The review, published in the Journal of Vascular Surgery, was headed by Bibombe Patrice Mwipatayi, MD from the Perth Institute of Vascular Research, University of Western Australia. It included 15 published articles reviewing 14 clinical studies of different covered balloon-expandable (CBE) stents for aorto-iliac occlusive disease (AIOD). Eight of the studies covered prospective clinical trials and six were retrospective real-world studies.

“Each covered stent has a different design and technology, which means that it needs to be proven efficient and safe in its own trial,” said Dr. Mwipatayi.

The number of patients in reviewed Advanta V12/iCast studies totaled 611, compared to only 12 to 164 for the other reviewed devices. The duration of follow-up was longer for Advanta V12; between 8 and 60 months, compared with up to 12 months for the other stents.

Dr. Mwipatayi commented, “According to our analysis, long-term data is only available for a single device, the Advanta V12, with results favorable through five years.”

The technical success, patency, and freedom from target lesion revascularization (TLR) at 12 months were similar among the reviewed devices. Beyond the first year, however, Advanta V12 is the only device with data out to five years, with primary patency of 74.7%.

As Advanta V12/iCast publications included real-world studies, these patients had  more severe disease as compared  with patients who received  other stents. Disease severity was defined as the percentage of total occlusions and lesion length. The Advanta V12/iCast included a greater number of TASC (TransAtlantic Inter-Society Consensus) C/D lesions than LifeStream or BeGraft studies. The Getinge device was also the only device to currently have long-term data for primary patency and freedom from TLR.
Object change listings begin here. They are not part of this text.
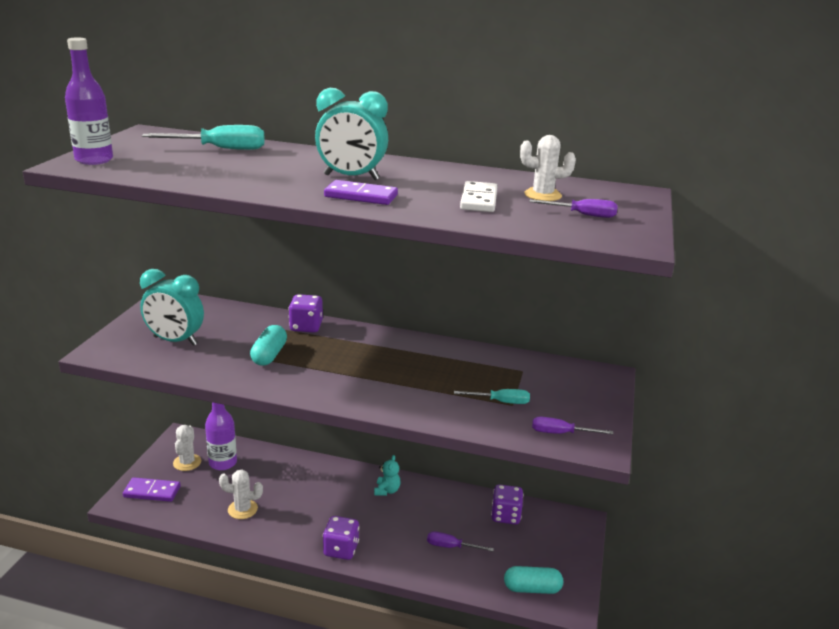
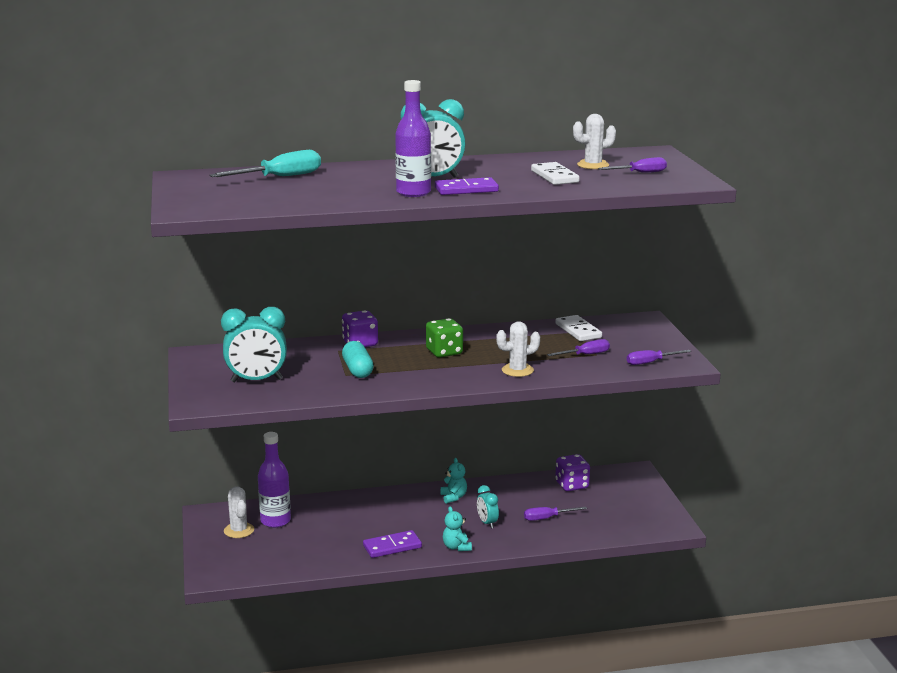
camera: 25 degrees left, 5 degrees down
(94, 160) = (194, 204): purple bottle -> purple bottle (413, 193)
(152, 492) = (231, 560): purple domino -> purple domino (392, 547)
(242, 509) = (336, 547): white cactus -> white cactus (517, 370)
(341, 549) = (456, 547): purple dice -> turquoise teddy bear
(367, 358) = (444, 352): none -> green dice
(391, 531) = (487, 523): none -> turquoise clock
(500, 402) = (585, 355): turquoise screwdriver -> purple screwdriver
(523, 369) = (578, 331): none -> white domino
(532, 589) = (636, 524): turquoise capsule -> none

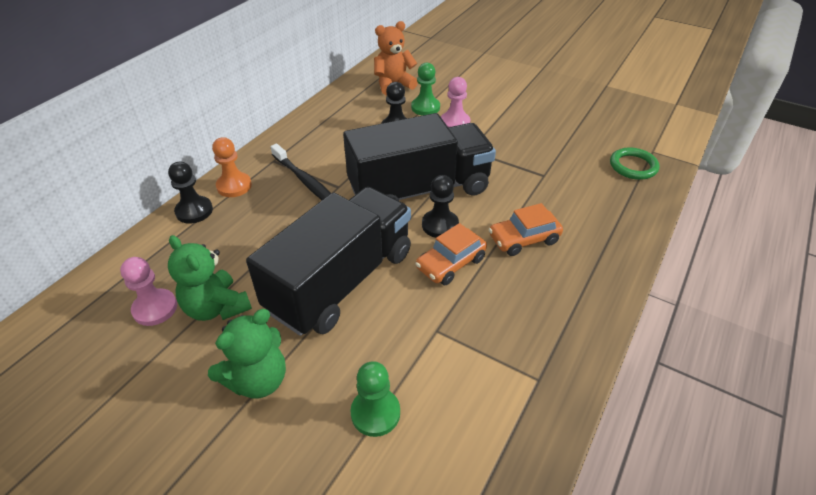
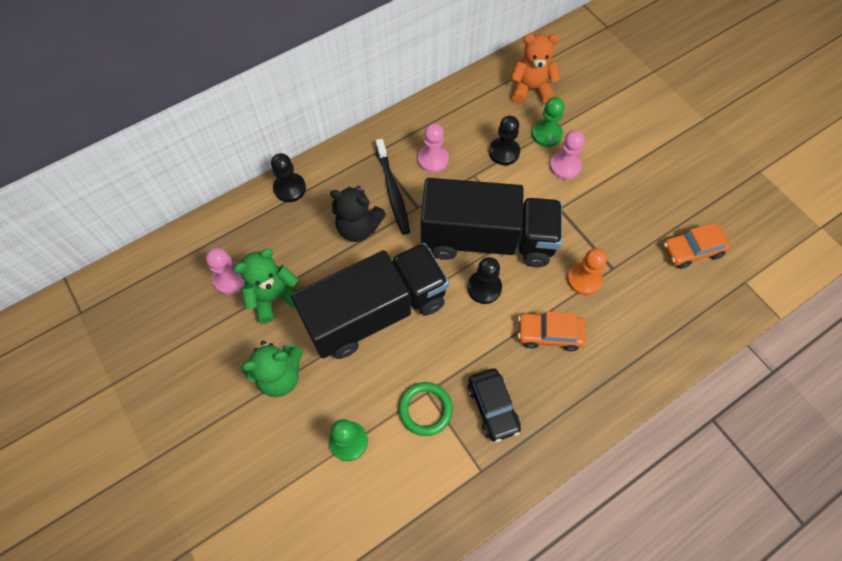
camera: 25 degrees right, 20 degrees up
(216, 307) = (274, 297): green teddy bear -> green teddy bear turned 75 degrees clockwise
(234, 186) = (331, 172): orange pawn -> orange pawn (583, 279)
(286, 219) = (358, 228): none -> black teddy bear
(333, 150) = (433, 159): none -> pink pawn
(451, 263) = (472, 332): orange car -> orange car (692, 250)
(511, 317) = (492, 407): none -> black car
(633, 166) = (710, 293): green ring -> green ring (425, 409)

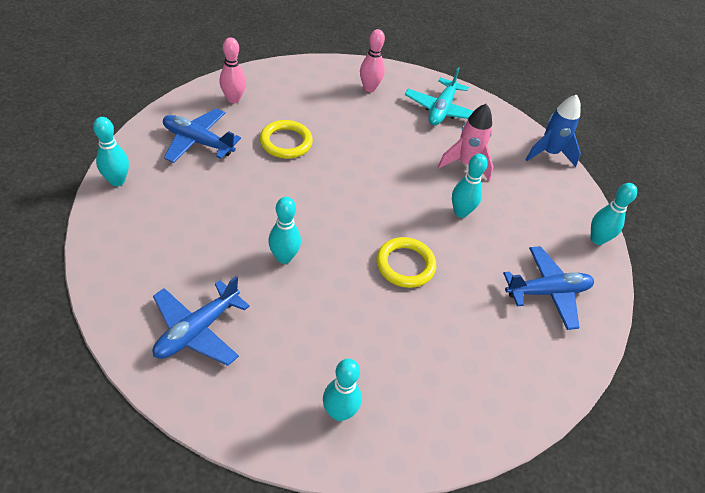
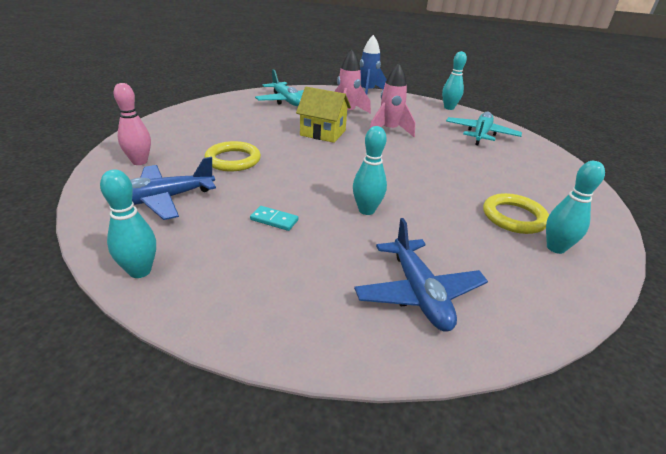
camera: 50 degrees left, 15 degrees down
(222, 211) = (274, 220): none -> turquoise domino
(369, 88) = (227, 111): pink bowling pin -> none
(398, 168) = (323, 133): none -> yellow house
(405, 265) = (420, 166): yellow ring -> yellow ring (514, 217)
(460, 212) = (389, 131): turquoise bowling pin -> pink rocket
(547, 292) = (480, 134): blue plane -> turquoise plane

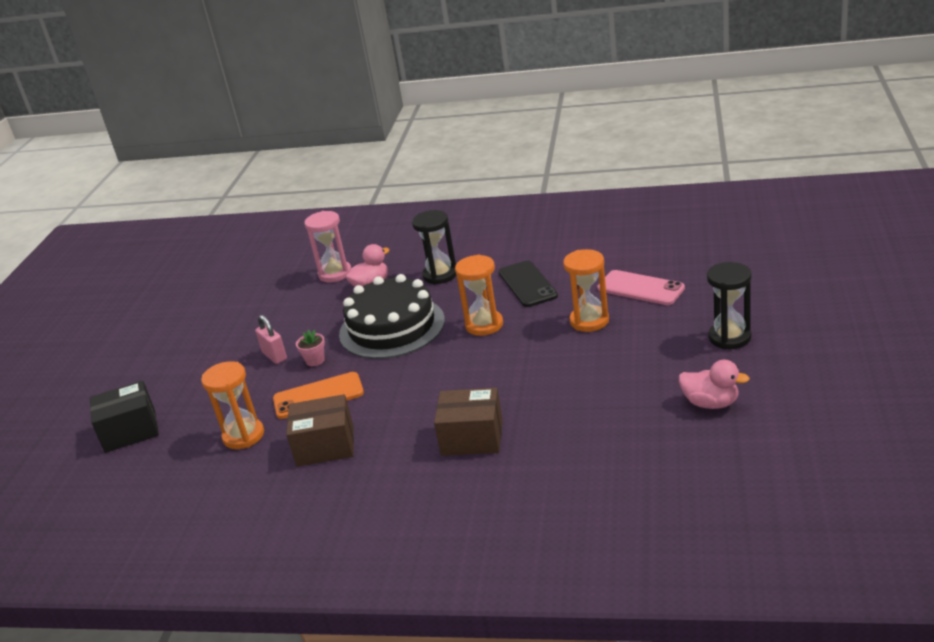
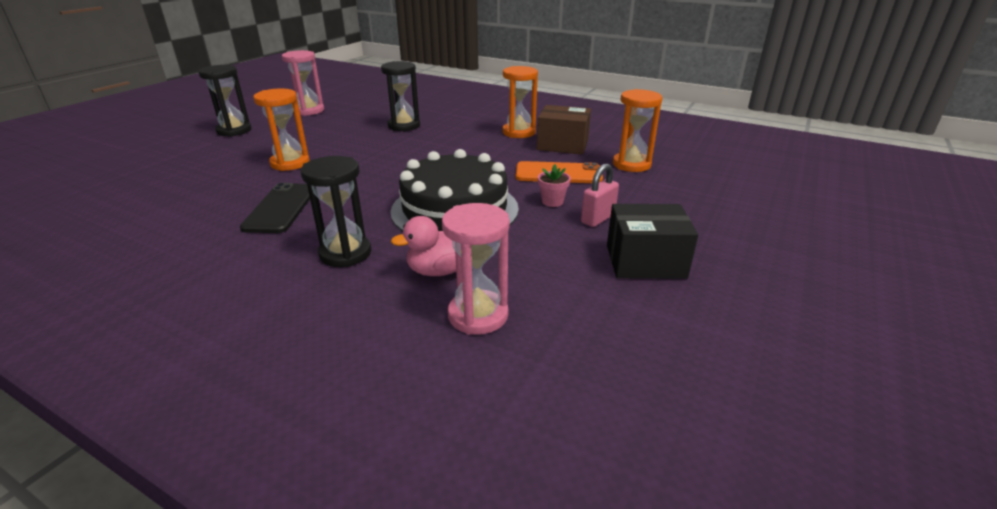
camera: 165 degrees left, 0 degrees up
(130, 431) = (754, 193): black box -> black box (645, 261)
(274, 356) = (598, 219): pink padlock -> pink padlock turned 60 degrees clockwise
(472, 437) = (458, 127): brown box -> none
(484, 325) = (370, 185): orange hourglass -> orange hourglass (519, 132)
(544, 416) = (404, 126): none -> black hourglass
(640, 288) = (210, 173): pink phone -> none
(711, 403) = (309, 111): pink duck -> pink hourglass

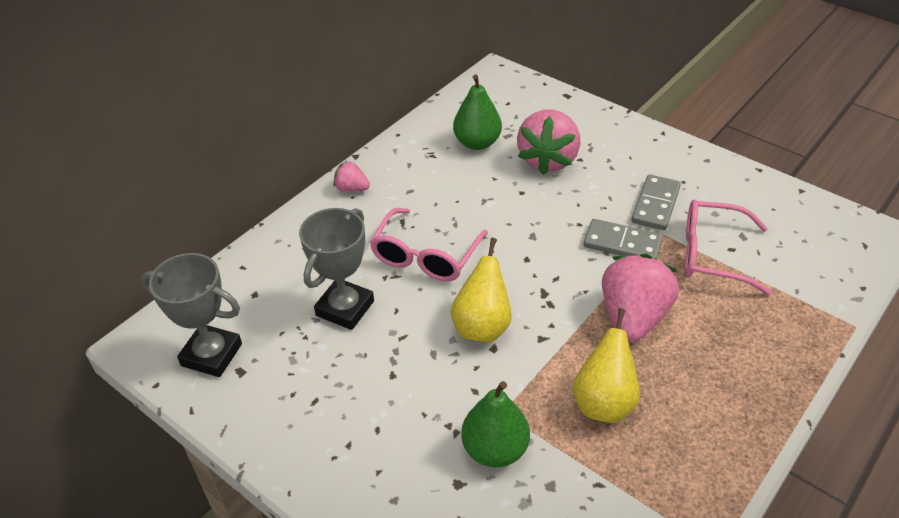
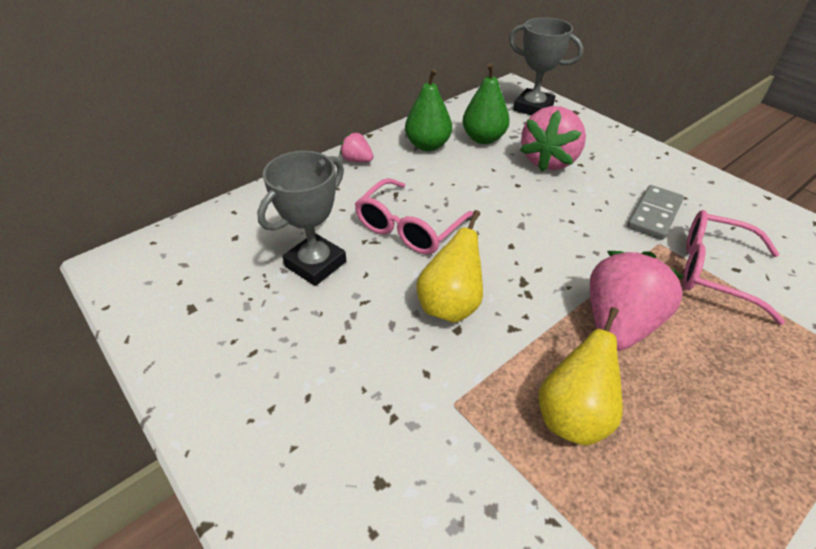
camera: 10 degrees right, 0 degrees up
(211, 355) = (170, 287): grey trophy -> grey trophy (533, 108)
(495, 449) = (433, 448): green pear -> green pear (427, 145)
(622, 243) = (615, 246): grey domino -> none

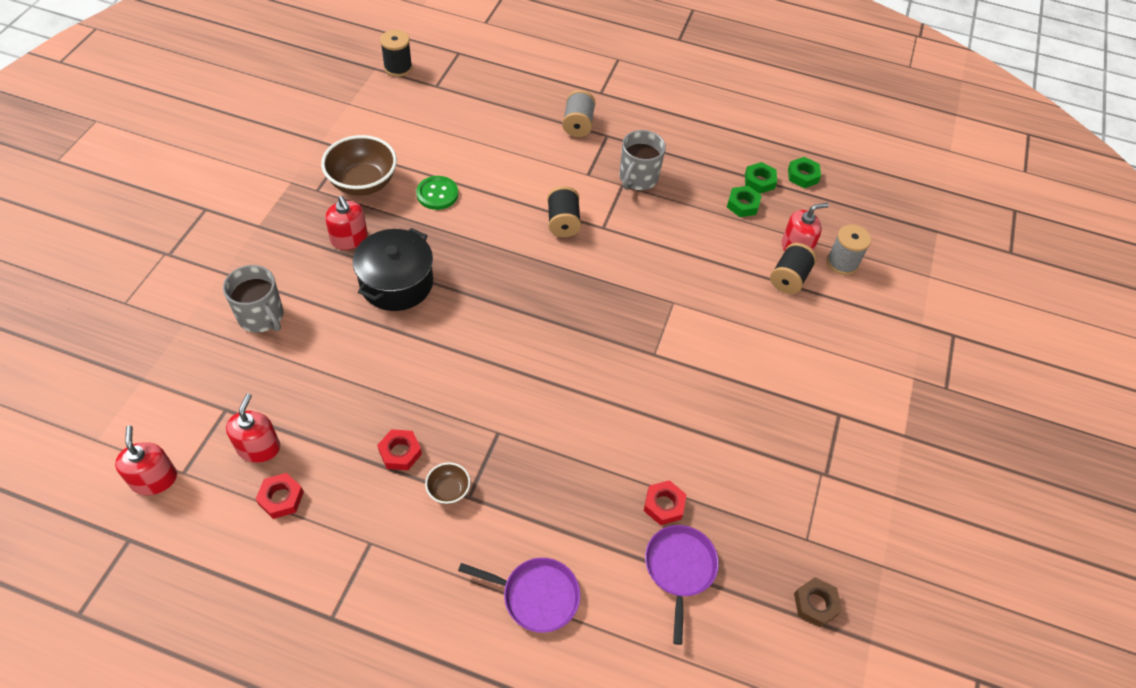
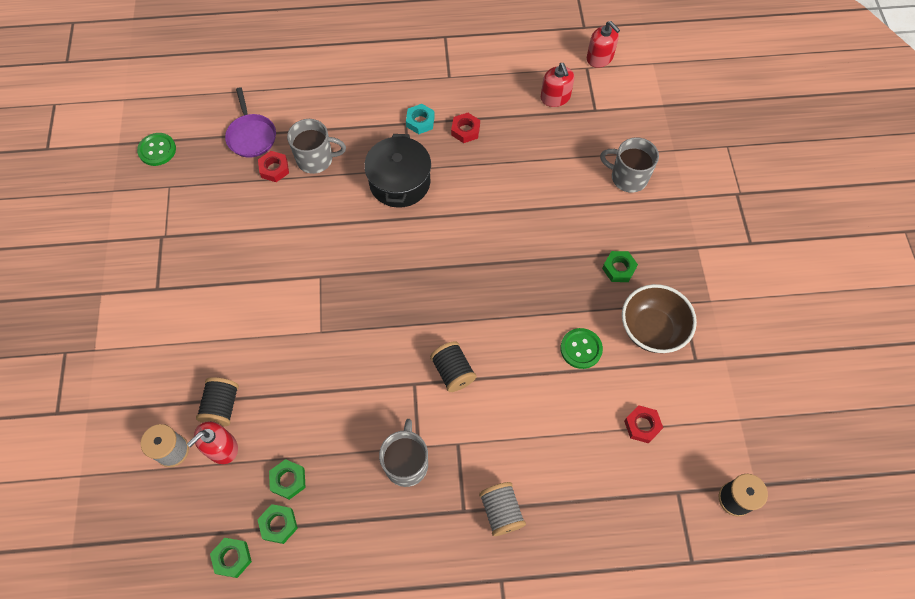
camera: 160 degrees right, 10 degrees up
(281, 498) = (518, 77): red nut -> red nut (642, 425)
(349, 239) = (619, 268): red soap dispenser -> green nut
(396, 283) = (553, 247): black pot -> black pot (399, 182)
(448, 490) = (420, 121): brown bowl -> turquoise nut
(536, 596) = (335, 89): purple pan -> none
(606, 495) = (316, 159): none -> grey mug
(815, 604) = (157, 150): brown nut -> green button

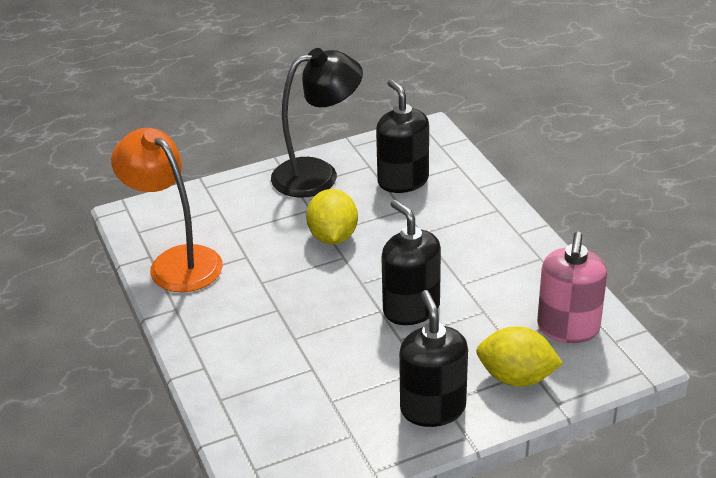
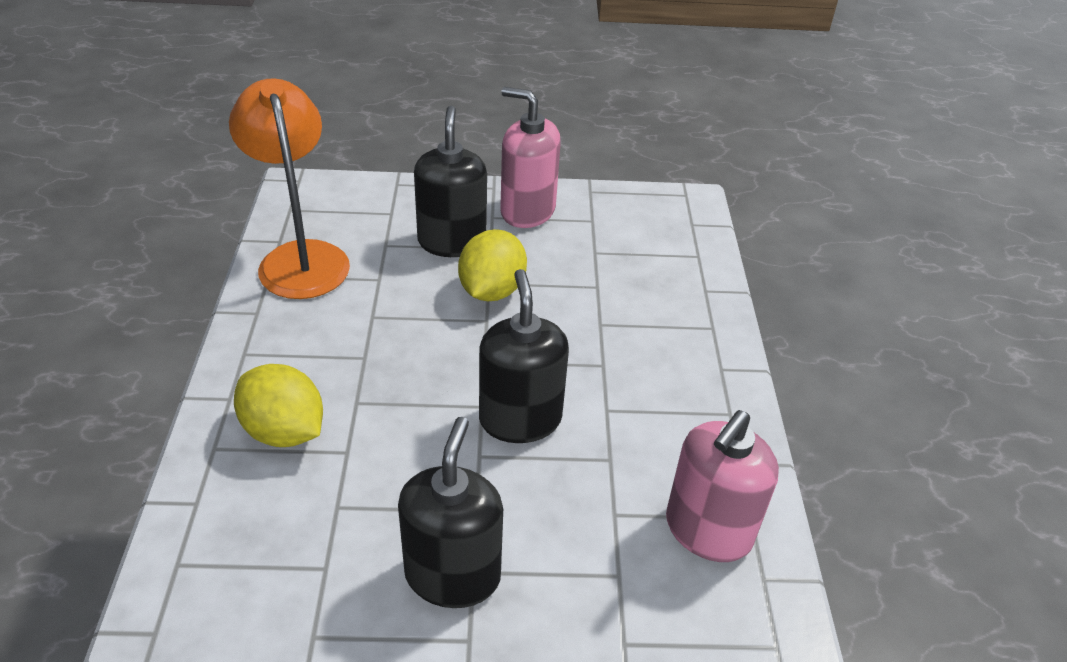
camera: 20 degrees right, 5 degrees up
(318, 174) = (527, 211): black lamp -> pink soap dispenser
(403, 181) = (619, 251): black soap dispenser -> black soap dispenser (452, 241)
(516, 377) = (592, 577): yellow lemon -> yellow lemon (284, 431)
“Real-world data is essential to demonstrate longevity of performance. In the past, there have been devices that looked positive in the first year, but after two or three years the patency dropped off dramatically.” said Jean-Paul de Vries, MD from the University Medical Center Groningen, the Netherlands, a co-author of the review.

Advanta V12/iCast has a history of use in over 500,000 patients, with its ease of use and reliability, discussed in some of over 550 clinical publications.

“The results of this review show a favorable outcome for our well-proven Advanta V12 balloon expandable covered stent compared to newer devices,” says Jens Viebke, President Acute Care Therapies at Getinge.  “Getinge’s Advanta V12 has been trusted by physicians for more than 15 years with solid clinical evidence.” Our stent continues to prove itself every day when it comes to helping patients with this severe condition.”

Aorto-iliac occlusive disease
Aorto-iliac occlusive disease occurs when atherosclerosis narrows and blocks the peripheral arteries which supply blood to the legs and feet. As the world population ages and rates of diabetes and obesity rise, it is estimated that more and more persons will be affected by aorto-iliac occlusive disease, which puts them at risk for serious complications such as amputation.

The authors
The authors of the review, which has been published in the Journal of Vascular Surgery, are B. Patrice Mwipatayi, MD, Kenneth Ouriel, MD, Tahmina Anwari, MBChB, Jackie Wong, BSc, Eric Ducasse, MD, Jean M. Panneton, MD, Jean-Paul P. M. de Vries, MD and Rajesh Dave, MD.

This information is intended for an international audience outside of the US.

The Advanta V12 is indicated for restoring and improving the patency of the iliac and renal arteries. Renal approval includes 5 mm, 6 mm and 7 mm diameter Advanta V12 sizes. Advanta V12 has Canadian Health Ministry license for restoring the patency of iliac lesions.

The iCast Covered Stent is indicated for the treatment of tracheobronchial strictures produced by malignant neoplasms.